WHAT YOU SHOULD DO:
Would you return exactly the lines below from the line with "Administration Dateianhänge erlaubt" through the line with "Invitație de participare", both included, and nothing else, leaving out the pictures?
>>>>
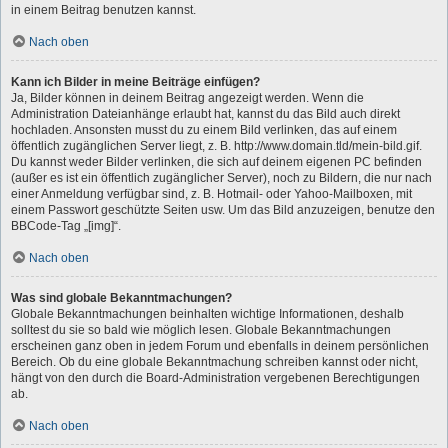
in einem Beitrag benutzen kannst.
Nach oben
Kann ich Bilder in meine Beiträge einfügen?
Ja, Bilder können in deinem Beitrag angezeigt werden. Wenn die
Administration Dateianhänge erlaubt hat, kannst du das Bild auch direkt
hochladen. Ansonsten musst du zu einem Bild verlinken, das auf einem
öffentlich zugänglichen Server liegt, z. B. http://www.domain.tld/mein-bild.gif.
Du kannst weder Bilder verlinken, die sich auf deinem eigenen PC befinden
(außer es ist ein öffentlich zugänglicher Server), noch zu Bildern, die nur nach
einer Anmeldung verfügbar sind, z. B. Hotmail- oder Yahoo-Mailboxen, mit
einem Passwort geschützte Seiten usw. Um das Bild anzuzeigen, benutze den
BBCode-Tag „[img]“.
Nach oben
Was sind globale Bekanntmachungen?
Globale Bekanntmachungen beinhalten wichtige Informationen, deshalb
solltest du sie so bald wie möglich lesen. Globale Bekanntmachungen
erscheinen ganz oben in jedem Forum und ebenfalls in deinem persönlichen
Bereich. Ob du eine globale Bekanntmachung schreiben kannst oder nicht,
hängt von den durch die Board-Administration vergebenen Berechtigungen
ab.
Nach oben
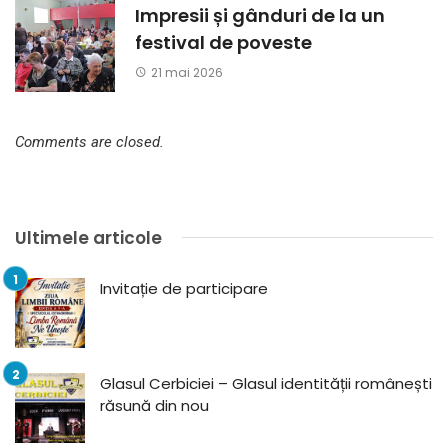
Impresii și gânduri de la un
festival de poveste
21 mai 2026
Comments are closed.
Ultimele articole
Invitație de participare
Glasul Cerbiciei – Glasul identității românești
răsună din nou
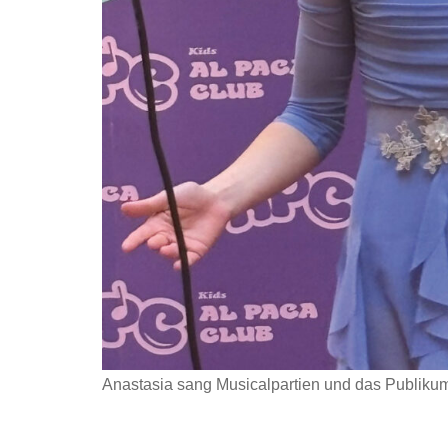
Anastasia sang Musicalpartien und das Publikum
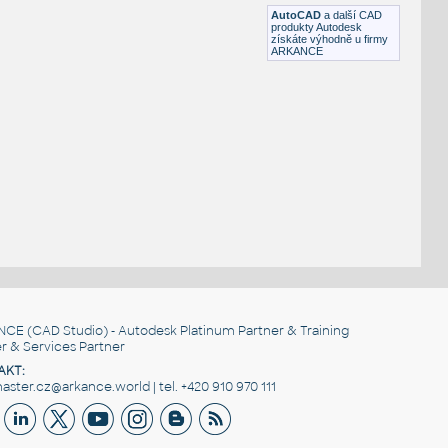
DWG
Výkresové prvky
AutoCAD
a další CAD
produkty Autodesk
získáte výhodně u firmy
ARKANCE
NCE
(CAD Studio) - Autodesk Platinum Partner & Training
r & Services Partner
AKT:
ster.cz@arkance.world | tel. +420 910 970 111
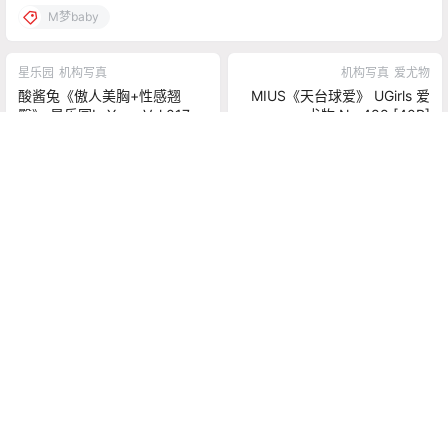
M梦baby
星乐园
机构写真
机构写真
爱尤物
酸酱兔《傲人美胸+性感翘
MIUS《天台球爱》 UGirls 爱
臀》 星乐园LeYuan Vol.017
尤物 No.488 [40P]
[53P]
2019-8-15 0:00:00
2019-9-6 0:00:00
0 条回复
文章作者
管理员
A
M
欢迎您，新朋友，感谢参与互动！
确认修改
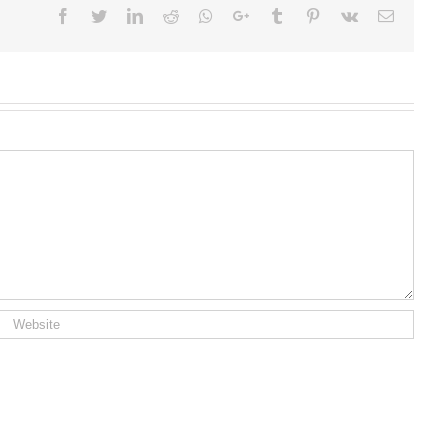
Facebook
Twitter
LinkedIn
Reddit
Whatsapp
Google+
Tumblr
Pinterest
Vk
Email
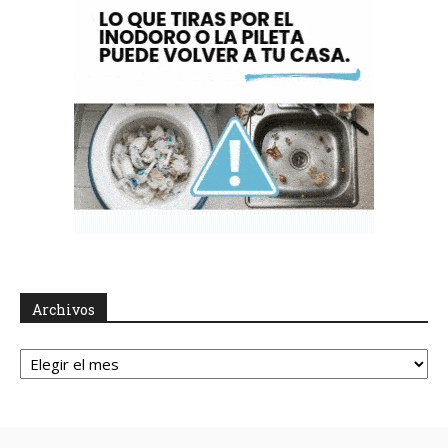
Archivos
Archivos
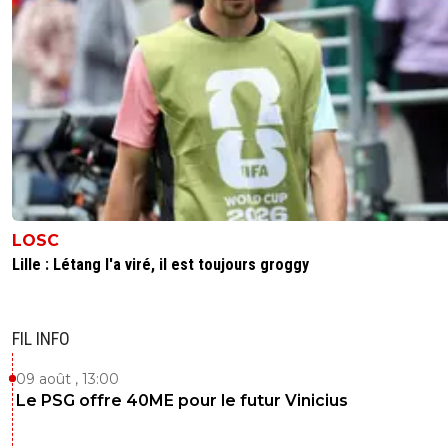
LOSC
Lille : Létang l'a viré, il est toujours groggy
FIL INFO
09 août , 13:00
Le PSG offre 40ME pour le futur Vinicius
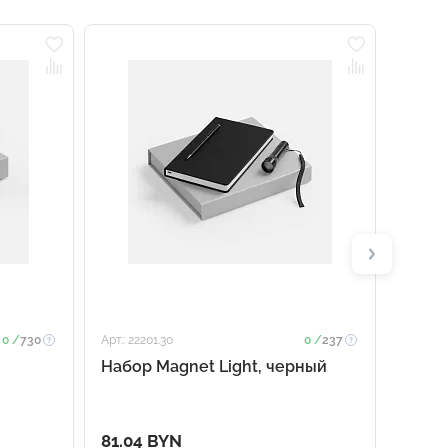
0 /
730
Арт.: 22201.30
0 /
237
Арт.: 23
Набор Magnet Light, черный
Набо
81.04 BYN
48.2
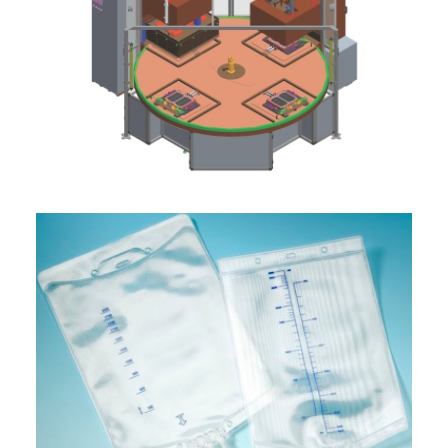
ITALIANO
ENGLISH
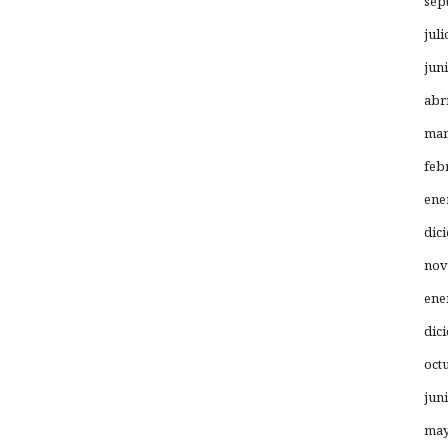
sep
juli
jun
abr
mar
feb
ene
dic
nov
ene
dic
oct
jun
may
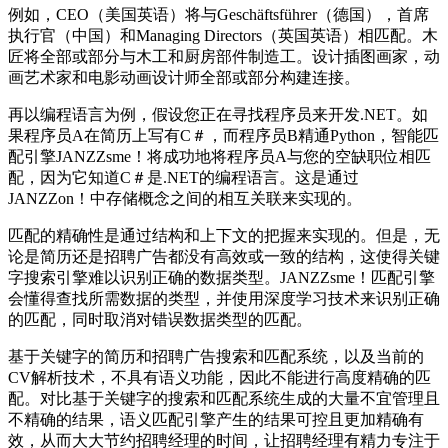
例如，CEO（美国英语）将与Geschäftsführer（德国），首席
执行官（中国）和Managing Directors（英国英语）相匹配。木
匠将全部或部分与木工和厨房部件制造工。设计插图画家，动
画艺术家和电影动画设计师全部或部分构建连接。
再以编程语言为例，假设您正在寻找程序员来开发.NET。如
果程序员A在简历上写有C＃，而程序员B精通Python，智能匹
配引擎JANZZsme！将成功地将程序员A与您的空缺职位相匹
配，因为它知道C＃是.NET的编程语言。这是通过
JANZZon！中存储概念之间的相互关联来实现的。
匹配的精确性是通过结构和上下文的把握来实现的。但是，无
论是简历还是招聘广告都没有高效或一致的结构，这使得关键
字搜索引擎难以识别正确的数据类型。JANZZsme！匹配引擎
会懂得查找所需数据的类型，并使用深度学习技术来识别正确
的匹配，同时取消对错误数据类型的匹配。
基于关键字的简历和招聘广告搜索和匹配系统，以及当前的
CV解析技术，不具有语义功能，因此不能进行高度精确的匹
配。对比基于关键字的搜索和匹配系统生成的大量不宜管理且
不精确的结果，语义匹配引擎产生的结果可控且更加精确有
效，从而大大节约招聘经理的时间，让招聘经理有精力专注于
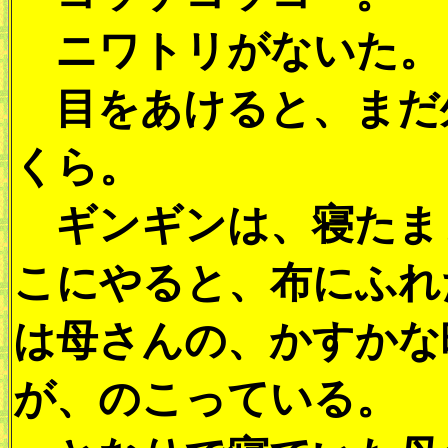
ニワトリがないた。
目をあけると、まだ
くら。
ギンギンは、寝たま
こにやると、布にふれ
は母さんの、かすかな
が、のこっている。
<<<<
RESULT:
Administration Dateianhänge erlaubt hat, kannst du das Bild auch direkt
hochladen. Ansonsten musst du zu einem Bild verlinken, das auf einem
öffentlich zugänglichen Server liegt, z. B. http://www.domain.tld/mein-bild.gif.
Du kannst weder Bilder verlinken, die sich auf deinem eigenen PC befinden
(außer es ist ein öffentlich zugänglicher Server), noch zu Bildern, die nur nach
einer Anmeldung verfügbar sind, z. B. Hotmail- oder Yahoo-Mailboxen, mit
einem Passwort geschützte Seiten usw. Um das Bild anzuzeigen, benutze den
BBCode-Tag „[img]“.
Nach oben
Was sind globale Bekanntmachungen?
Globale Bekanntmachungen beinhalten wichtige Informationen, deshalb
solltest du sie so bald wie möglich lesen. Globale Bekanntmachungen
erscheinen ganz oben in jedem Forum und ebenfalls in deinem persönlichen
Bereich. Ob du eine globale Bekanntmachung schreiben kannst oder nicht,
hängt von den durch die Board-Administration vergebenen Berechtigungen
ab.
Nach oben
Impresii și gânduri de la un
festival de poveste
21 mai 2026
Comments are closed.
Ultimele articole
Invitație de participare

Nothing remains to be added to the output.